2019 – “Why Should We Care about Nineteenth-Century Haitian Novels,” 2019 Mobility Grant for Researchers, Ambassade de France au Canada (adjudication in progress)
For more than a century, scholars of Haitian literature have largely been unable to make any case for the value of these novels. As a result, they are little studied, hardly read, and nearly impossible to find, despite their arguable importance to the global patrimoine of francophone, Caribbean, and black letters. For this project, I will deliver a talk on the Haitian novel, Francesca (1872), at an international conference on the past and future of Haitian literature at the University Paris 8, and study the Haitian novel, Le damné (1877) at the BnF. The study of these two nineteenth-century novels will help researchers better understand the esthetic development of Haitian novels as well as the pressures put on postcolonial national literatures. Furthermore, as a result of this project, I hope to “adopt” Le damné and have a digital copy placed in the electronic library of the BnF, Gallica, where it will be forever available at no cost to interested readers worldwide.
2019-2020 – “The Fruits of Colonial Botany: How Haitians used Plants to Create an ‘Indigenous’ Identity,’” SSHRC Institutional Grant, Social Sciences and Humanities Research Council of Canada ($5,000 Awarded)
While the field of Haitian Studies remains dominated by an interest in the racial, political, and philosophical dimensions of the Haitian Revolution (1791-1804) which secured Haiti’s independence from France and ended slavery in the colony, as a whole, the field is now entering a turn towards the greater nineteenth century. Fossilized interpretations, once focused on the nation as the unit of analysis, are giving way to a reexamination of long-neglected Haitian nineteenth century works in the context of Haitian participation in multilingual and transnational networks of migration from Europe and the Americas. At the same time, recent research into “colonial botany,” the study of the symbiotic relationship between botanical knowledge and colonial power, has tended to privilege the eighteenth-century. As a result, it has generally failed to provide an account of how the Caribbean elite weaponizes botanical knowledge after empire. As a humanities-driven work of “postcolonial botany,” this project shows how Haitian botanical writings could be used to imagine forms of national belonging throughout the nineteenth century that tied Haitians to the indigenous Taino, while strategically minimizing their connections with Africa.
2018-2019 – “How should we correct mistakes in the speech of foreign language learners? Assessing the training of Undergraduate Teaching Assistants in effective feedback strategies.” ($3,000 Awarded)

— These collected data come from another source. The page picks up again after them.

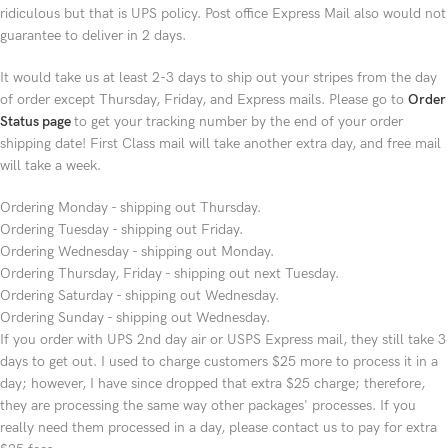
ridiculous but that is UPS policy. Post office Express Mail also would not
guarantee to deliver in 2 days.
It would take us at least 2-3 days to ship out your stripes from the day
of order except Thursday, Friday, and Express mails. Please go to
Order
Status page
to get your tracking number by the end of your order
shipping date! First Class mail will take another extra day, and free mail
will take a week.
Ordering Monday - shipping out Thursday.
Ordering Tuesday - shipping out Friday.
Ordering Wednesday - shipping out Monday.
Ordering Thursday, Friday - shipping out next Tuesday.
Ordering Saturday - shipping out Wednesday.
Ordering Sunday - shipping out Wednesday.
If you order with UPS 2nd day air or USPS Express mail, they still take 3
days to get out. I used to charge customers $25 more to process it in a
day; however, I have since dropped that extra $25 charge; therefore,
they are processing the same way other packages' processes. If you
really need them processed in a day, please contact us to pay for extra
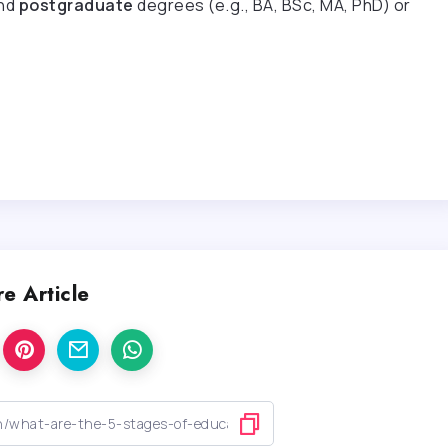
nd
postgraduate
degrees (e.g., BA, BSc, MA, PhD) or
e Article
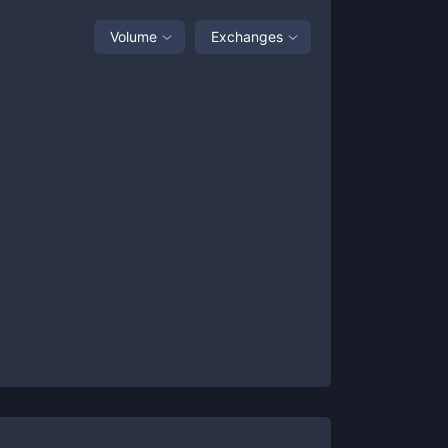
Volume
Exchanges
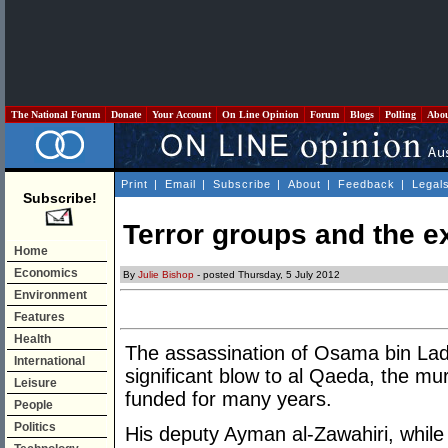
The National Forum
Donate
Your Account
On Line Opinion
Forum
Blogs
Polling
Abo
Print
|
Email
|
Subscribe
|
About
|
Feedback
|
Legal
Subscribe!
Terror groups and the ex
Home
Economics
By
Julie Bishop
- posted Thursday, 5 July 2012
Environment
Features
Health
The assassination of Osama bin Lad
International
significant blow to al Qaeda, the m
Leisure
funded for many years.
People
Politics
His deputy Ayman al-Zawahiri, while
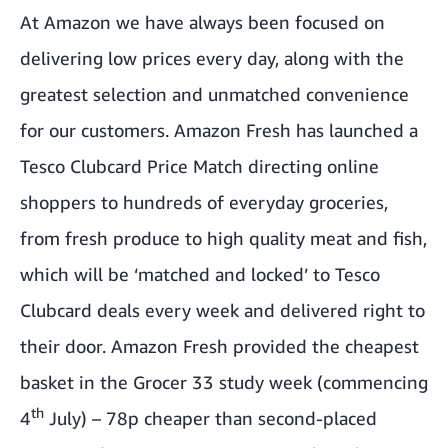
At Amazon we have always been focused on
delivering low prices every day, along with the
greatest selection and unmatched convenience
for our customers. Amazon Fresh has launched a
Tesco Clubcard Price Match
directing online
shoppers to hundreds of everyday groceries,
from fresh produce to high quality meat and fish,
which will be ‘matched and locked’ to Tesco
Clubcard deals every week and delivered right to
their door. Amazon Fresh provided the cheapest
basket in the
Grocer 33 study week
(commencing
th
4
July) – 78p cheaper than second-placed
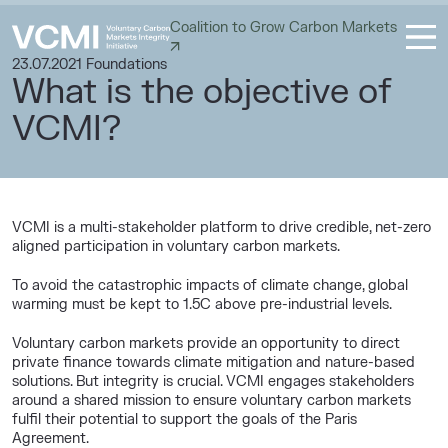
Coalition to Grow Carbon Markets
23.07.2021
Foundations
What is the objective of
VCMI?
VCMI is a multi-stakeholder platform to drive credible, net-zero
aligned participation in voluntary carbon markets.
To avoid the catastrophic impacts of climate change, global
warming must be kept to 1.5C above pre-industrial levels.
Voluntary carbon markets provide an opportunity to direct
private finance towards climate mitigation and nature-based
solutions. But integrity is crucial. VCMI engages stakeholders
around a shared mission to ensure voluntary carbon markets
fulfil their potential to support the goals of the Paris
Agreement.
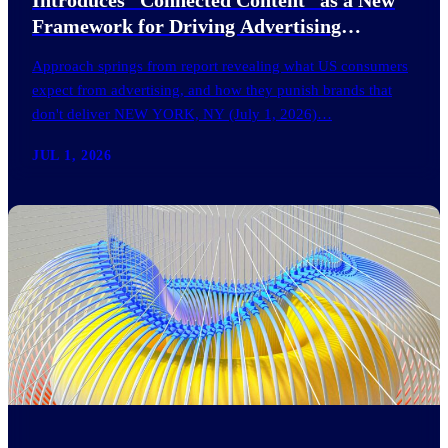
Framework for Driving Advertising
Effectiveness
Approach springs from report revealing what US consumers
expect from advertising, and how they punish brands that
don't deliver NEW YORK, NY (July 1, 2026)…
JUL 1, 2026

The introductory course in the Department of French Studies uses fourth-year undergraduate teaching assistants (UTAs) to provide first-year students with speaking practice in small group tutorials. In recent years, however, students have expressed dissatisfaction with the quality of feedback that they received on speaking from their UTA. For this study, I will research the effectiveness of different strategies for providing feedback and train UTAs in practices supported by this literature. I will then assess the effectiveness of this training on student perceptions of feedback they received from their UTA and determine if the feedback improved students’ speaking skills.